A KwaZulu-Natal-based community recycling initiative helped keep plastic out of the environment at the Ballito Pro 2022 surfing competition.
Thousands of nurdles litter South Africa’s beaches. These tiny plastic resin pellets, also called mermaid tears, are a source of microplastics in our oceans and are dangerous to marine life.
Nurdles are lentil-sized plastic pellets made of polyethylene, polypropylene, polystyrene and polyvinyl chloride, among others. These pellets are shipped, shrink-wrapped in 25 kg bags on pallet bases to factories around the world that melt them down to form plastic products.
Currently, nurdles are not considered hazardous as per the OSHA (Occupational Health and Safety Act) Hazard Communication Standard and IMDG (International Maritime Dangerous Goods) code. In fact, most shippers don’t know even they have them on board, but if containers are lost at sea, the bags will split open, dispersing the nurdles.
Once spilt, this microplastic is hugely detrimental to marine ecosystems and humans, as they quickly find their way into the food system leading to ulceration, starvation and death. They do not biodegrade and a recent discovery indicated that nurdles follow the same ocean currents as turtles, making them particularly hazardous for these species.
“To put this in perspective, in 2017 we had a freak storm that resulted in two containers with trillions of nurdles falling overboard,” explained Swithenbank-Bowman.
“This resulted in 2.2 billion nurdles being spilt in the Durban Harbour from Saudi Basic Industries Corporation (Sabic). These washed up along the KwaZulu-Natal coastline from Ballito to the KZN South Coast. Only 72% percent of that spill has been cleaned to date.”
In addition to this spill, there was another spill of more than 174.5 metric tons in August 2020 off Plettenberg Bay, and there has been illegal dumping of nurdles by manufacturers upstream in rivers, with nurdles washing up on beaches in eThekwini region. To date, only 12.6% of these nurdles have been retrieved.
Clare Swithenbank-Bowman & Litter4Tokens has developed the innovative Mermaid Tear Catcher (MTC), a scooping device with holes specifically demarcated allowing the user to sieve the nurdles out of the dry sea or river sand.
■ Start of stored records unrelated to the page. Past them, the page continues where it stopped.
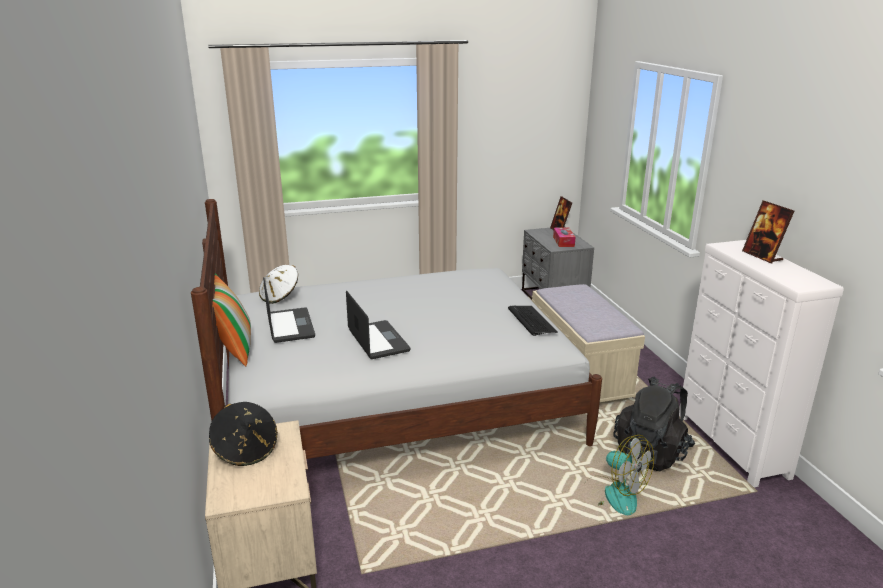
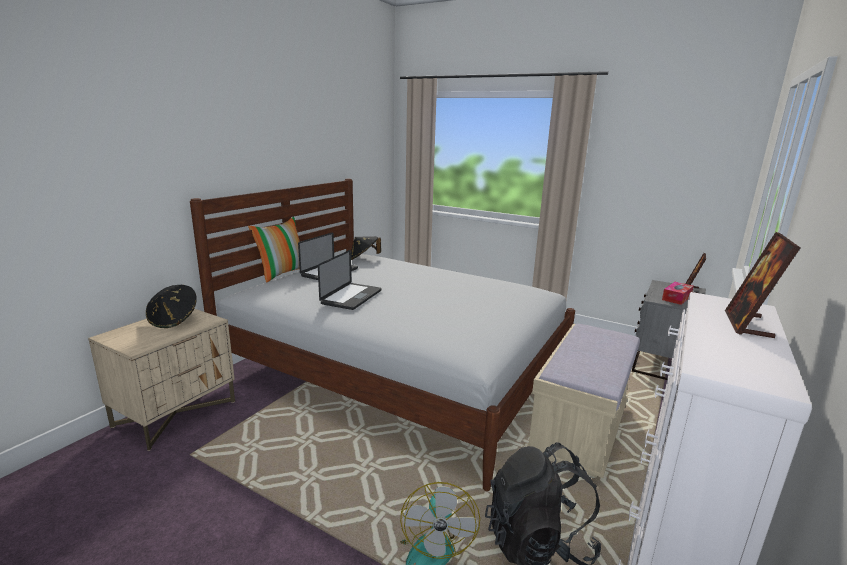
camera: 45 degrees right, 5 degrees down
(280, 296) = (364, 258): white hat -> black hat
(531, 320) = (488, 331): keyboard -> none

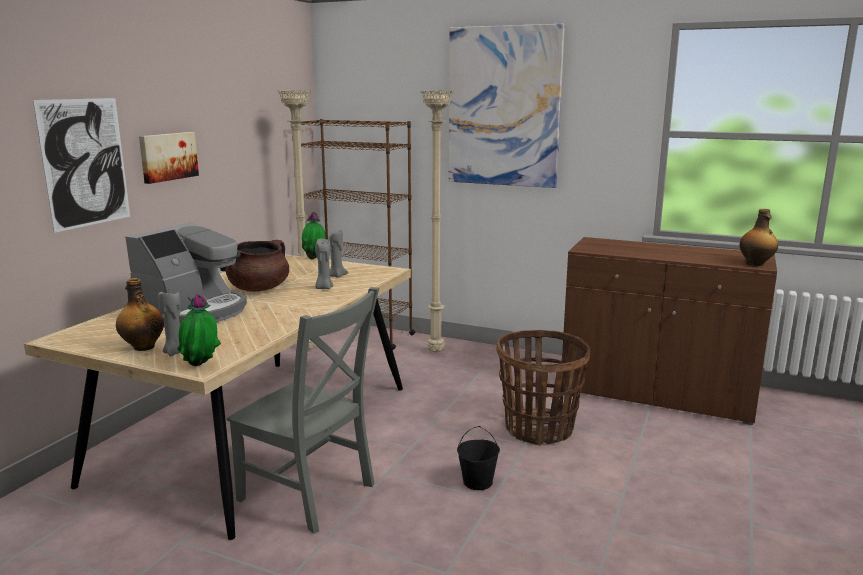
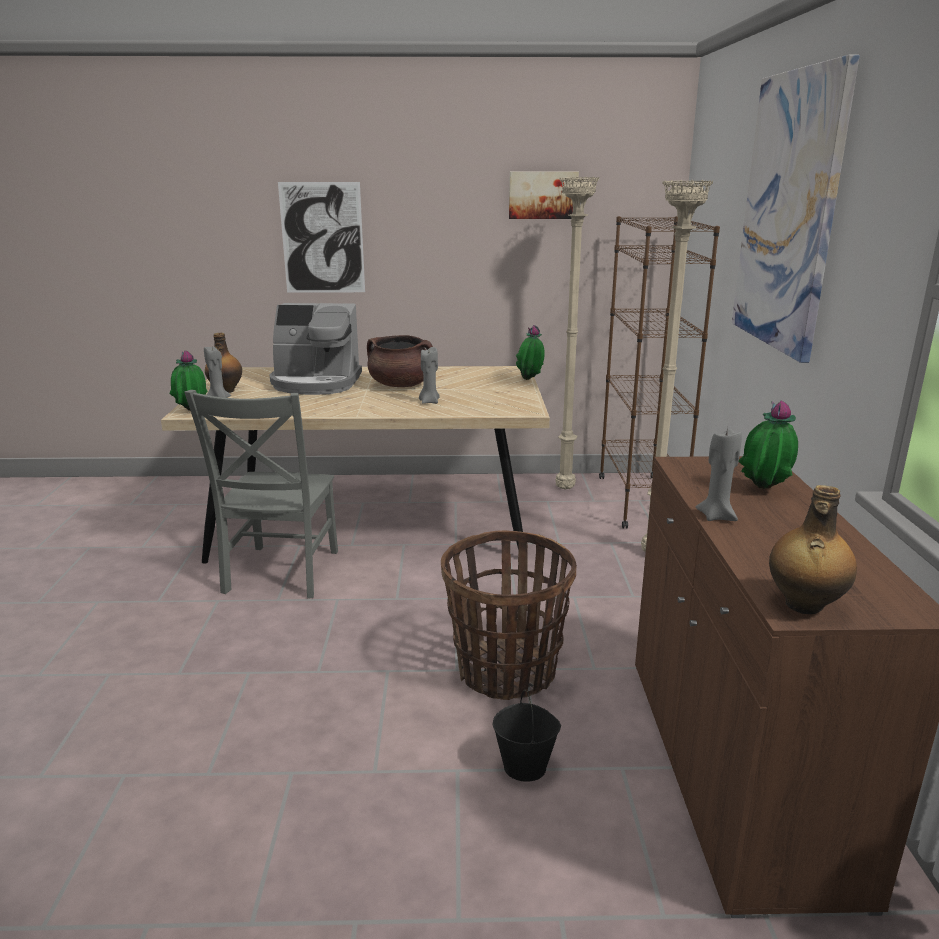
camera: 65 degrees right, 5 degrees up
(167, 156) = (417, 241): picture -> picture (543, 195)
(336, 276) = (477, 398): grey candle -> grey candle (716, 516)
(478, 482) = (348, 654): black bucket -> black bucket (525, 766)
(631, 246) = (763, 490): none -> potted plant

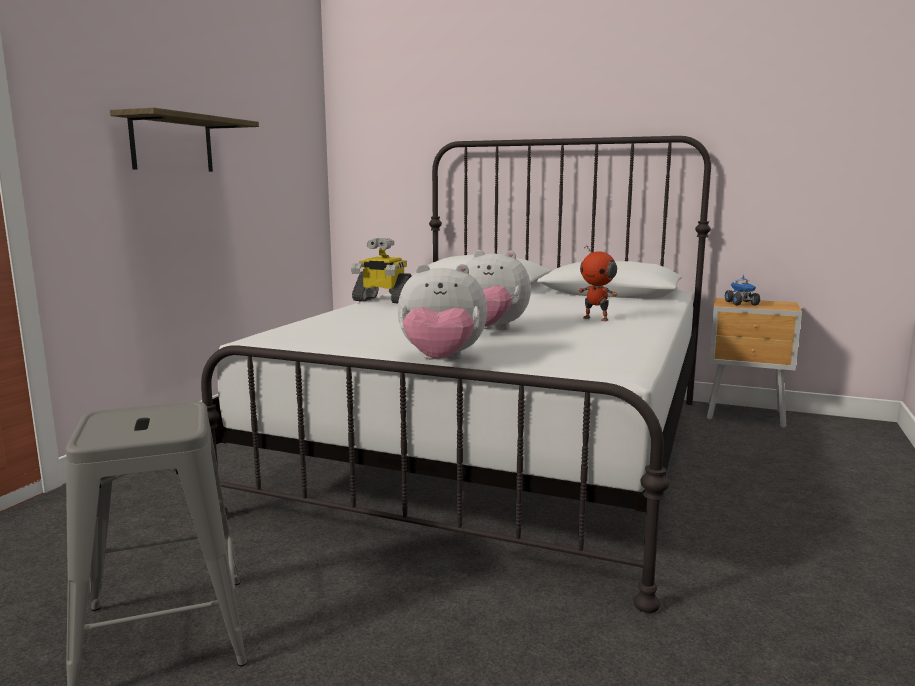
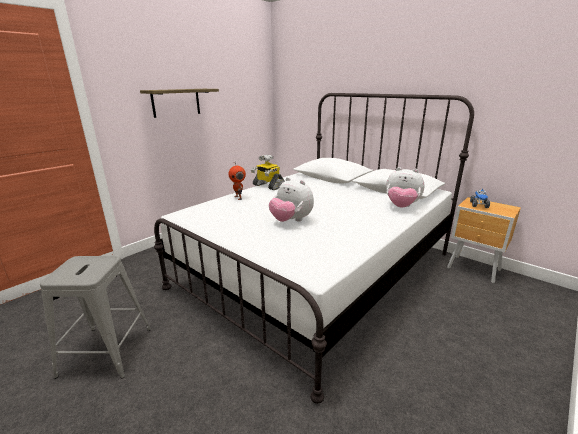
camera: 20 degrees right, 10 degrees up
(441, 361) = (237, 246): plush toy -> plush toy (401, 206)
(596, 319) = (360, 216): toy robot -> toy robot (239, 197)

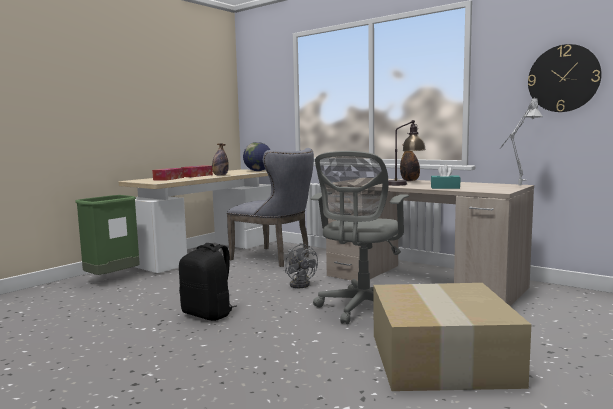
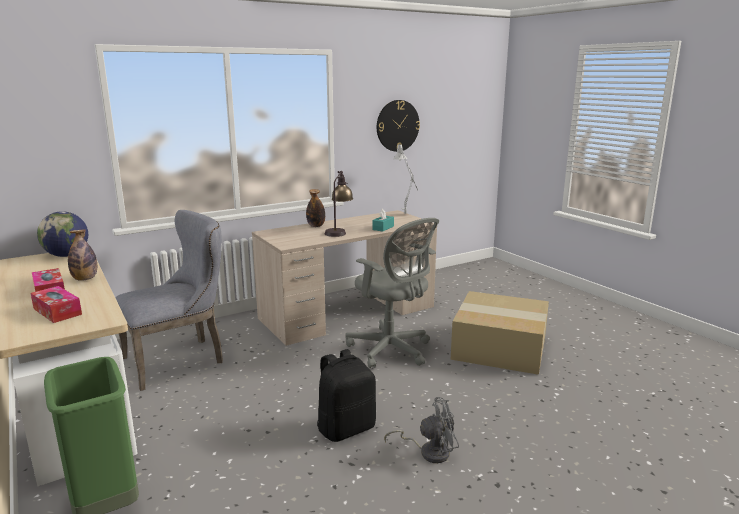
camera: 70 degrees left, 10 degrees up
(301, 284) = (298, 363): grey fan -> grey fan (429, 451)

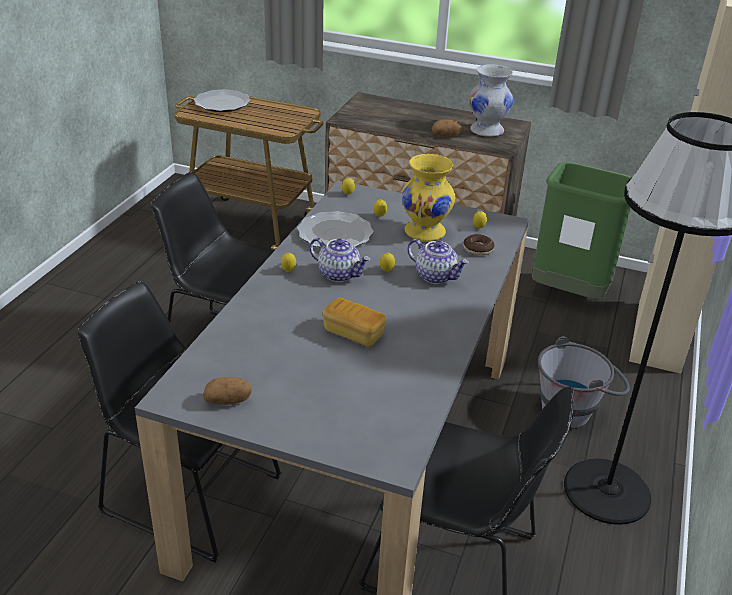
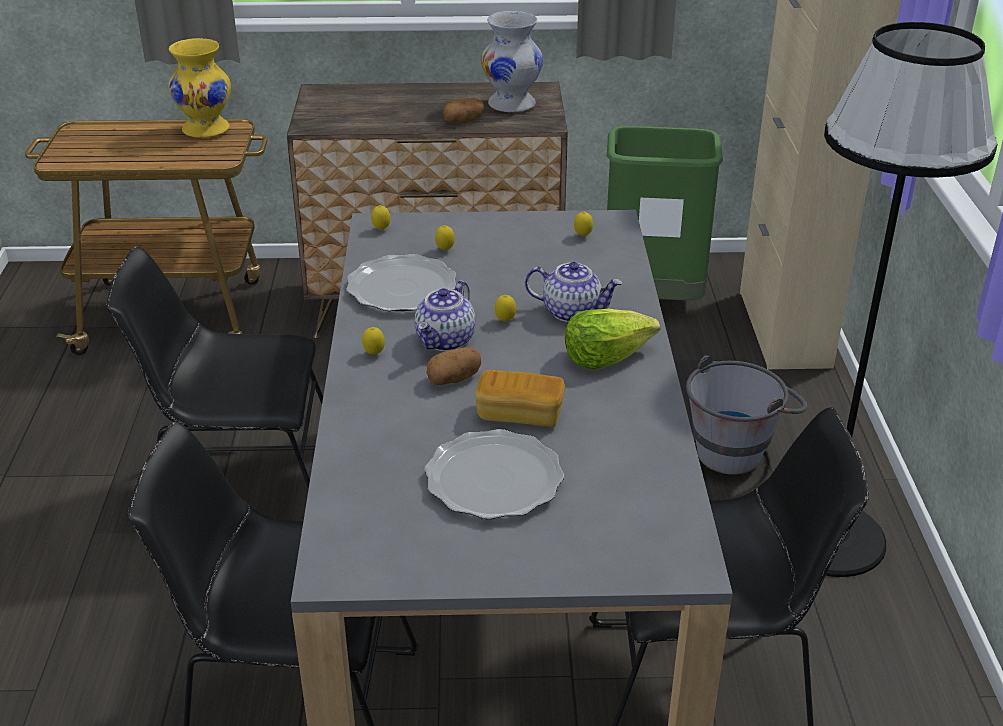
camera: 20 degrees left, 0 degrees up
(222, 103) = (100, 138): plate -> plate (495, 479)
(228, 401) = (417, 552): potato -> potato (454, 379)
(339, 274) = (446, 341): teapot -> teapot turned 105 degrees clockwise
(425, 231) = (519, 256): yellow vase -> yellow vase (206, 129)
(438, 311) = (606, 356): none -> lettuce
(478, 249) = (600, 264): donut -> none

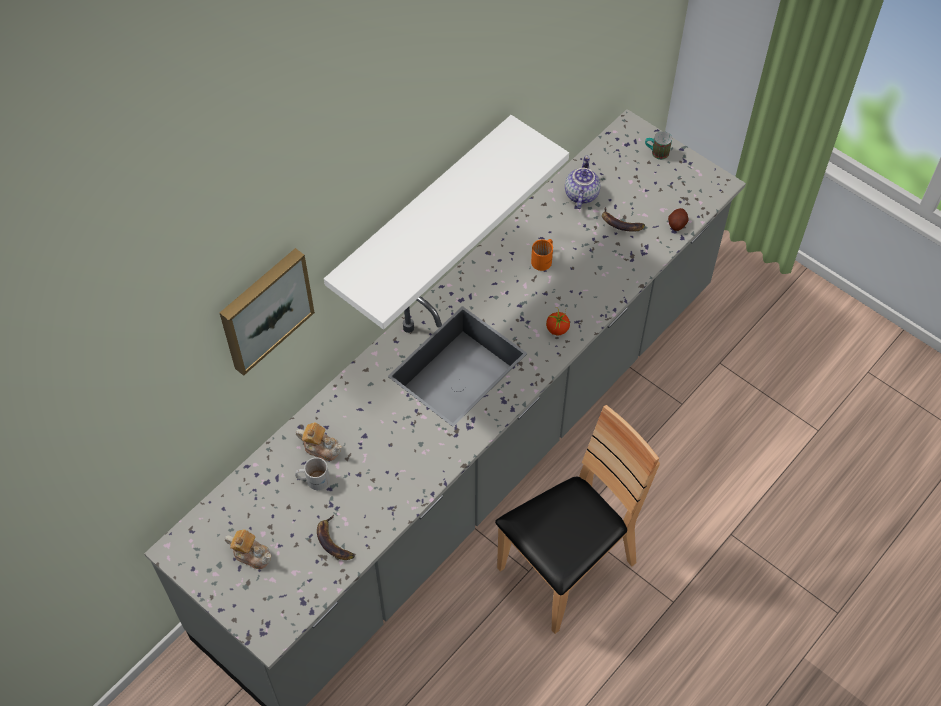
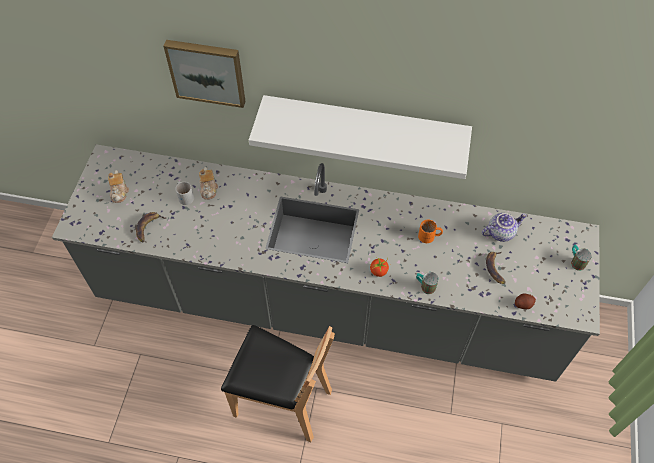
camera: 60 degrees right, 0 degrees up
(602, 296) = (425, 286): none -> mug

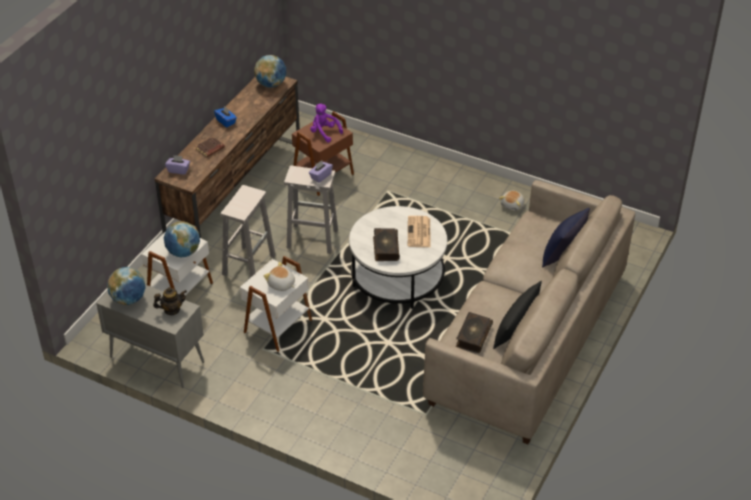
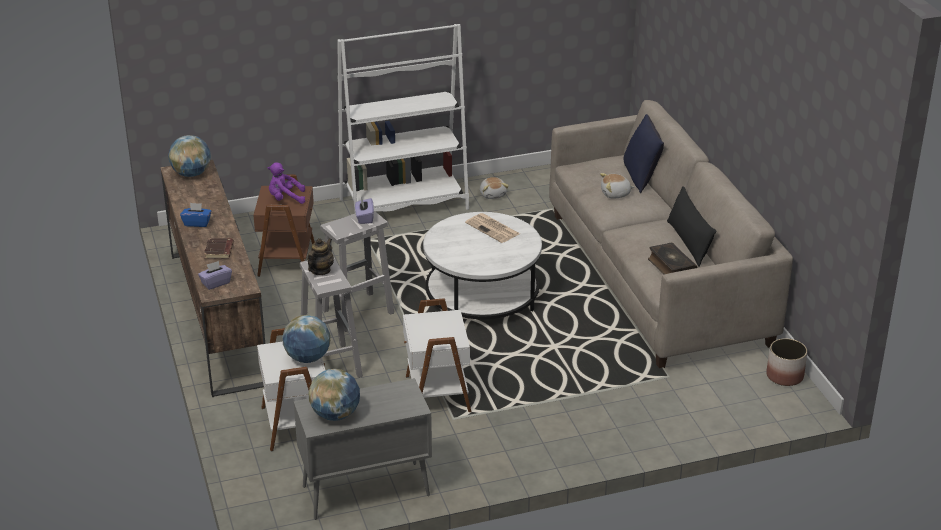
camera: 45 degrees left, 10 degrees down
(172, 310) = (394, 397): teapot -> teapot (320, 270)
(281, 284) = (446, 328): plush toy -> plush toy (615, 194)
(385, 248) = (484, 255): book -> none
(446, 178) = (404, 204): none -> white bookcase
(501, 471) = (785, 376): none -> planter

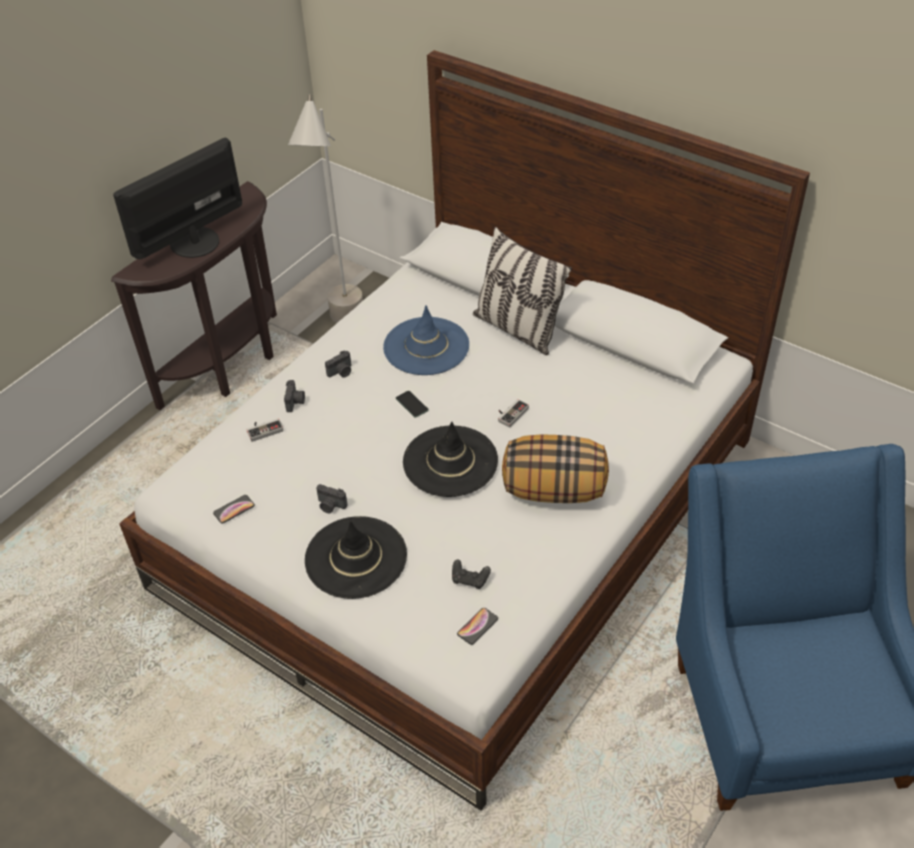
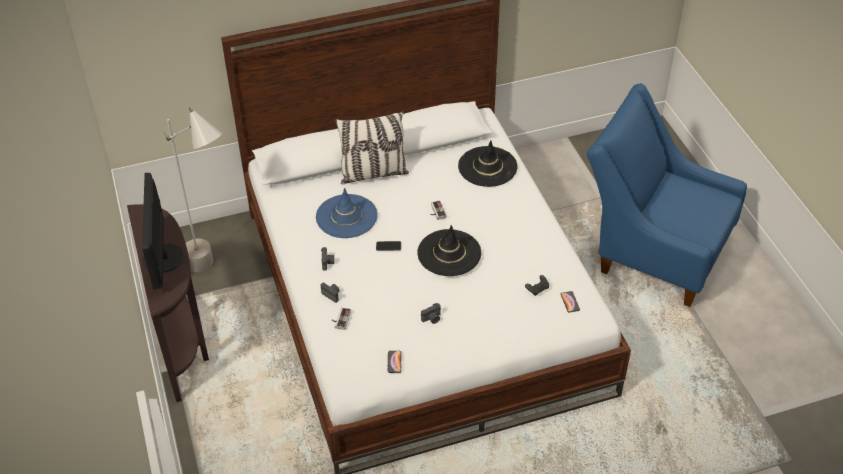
camera: 55 degrees left, 0 degrees up
(356, 557) = (481, 326): black hat -> black hat (487, 167)
(554, 489) = (507, 225): pillow -> none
It is made from ocean-bound plastic, and all funds raised from the sales go towards the Litter4Tokens kiosks in South Africa, thereby creating a perfect, circular economy.
Previously, PETCO sponsored the sand-sifting nurdle trommel, as well as mermaid tear catchers, which can be used both as a sieve to catch nurdles and as a frisbee.
This year, the participants who collected the most nurdles over the course of the event stood the chance to earn themselves a PETCO-branded surfboard or paddle board made from recycled planks and resin from recycled glass.
The Litter4Tokens recycling campaign aims to feed, empower, educate, and employ the nation by creating a circular economy. It is also the joint winner of the 2022 PETCO Award in the Best Community Initiative category.